Excerpts from a dataset:
# # # # # # #
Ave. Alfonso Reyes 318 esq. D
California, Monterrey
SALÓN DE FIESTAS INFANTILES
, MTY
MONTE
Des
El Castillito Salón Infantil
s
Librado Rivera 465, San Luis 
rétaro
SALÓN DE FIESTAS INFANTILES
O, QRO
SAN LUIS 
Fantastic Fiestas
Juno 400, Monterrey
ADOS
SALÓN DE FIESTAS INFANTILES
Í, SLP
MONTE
# # # # # # #
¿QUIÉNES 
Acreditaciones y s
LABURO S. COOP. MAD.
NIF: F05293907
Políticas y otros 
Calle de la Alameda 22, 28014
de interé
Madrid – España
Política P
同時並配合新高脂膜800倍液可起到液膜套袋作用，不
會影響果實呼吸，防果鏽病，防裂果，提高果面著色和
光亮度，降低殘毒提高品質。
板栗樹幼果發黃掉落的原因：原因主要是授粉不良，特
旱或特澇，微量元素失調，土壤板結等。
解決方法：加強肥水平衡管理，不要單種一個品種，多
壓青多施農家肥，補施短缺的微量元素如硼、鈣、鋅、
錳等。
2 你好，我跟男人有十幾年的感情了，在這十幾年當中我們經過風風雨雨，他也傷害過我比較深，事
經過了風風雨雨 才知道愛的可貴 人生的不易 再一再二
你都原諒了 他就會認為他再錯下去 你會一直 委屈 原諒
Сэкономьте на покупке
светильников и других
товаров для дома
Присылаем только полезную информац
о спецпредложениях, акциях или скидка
# # # # # # #
Extract exactly and only the lines above from the line containing "Madrid – España" through the line containing "о спецпредложениях, акциях или скидка", both end lines included.

Madrid – España
Política P
同時並配合新高脂膜800倍液可起到液膜套袋作用，不
會影響果實呼吸，防果鏽病，防裂果，提高果面著色和
光亮度，降低殘毒提高品質。
板栗樹幼果發黃掉落的原因：原因主要是授粉不良，特
旱或特澇，微量元素失調，土壤板結等。
解決方法：加強肥水平衡管理，不要單種一個品種，多
壓青多施農家肥，補施短缺的微量元素如硼、鈣、鋅、
錳等。
2 你好，我跟男人有十幾年的感情了，在這十幾年當中我們經過風風雨雨，他也傷害過我比較深，事
經過了風風雨雨 才知道愛的可貴 人生的不易 再一再二
你都原諒了 他就會認為他再錯下去 你會一直 委屈 原諒
Сэкономьте на покупке
светильников и других
товаров для дома
Присылаем только полезную информац
о спецпредложениях, акциях или скидка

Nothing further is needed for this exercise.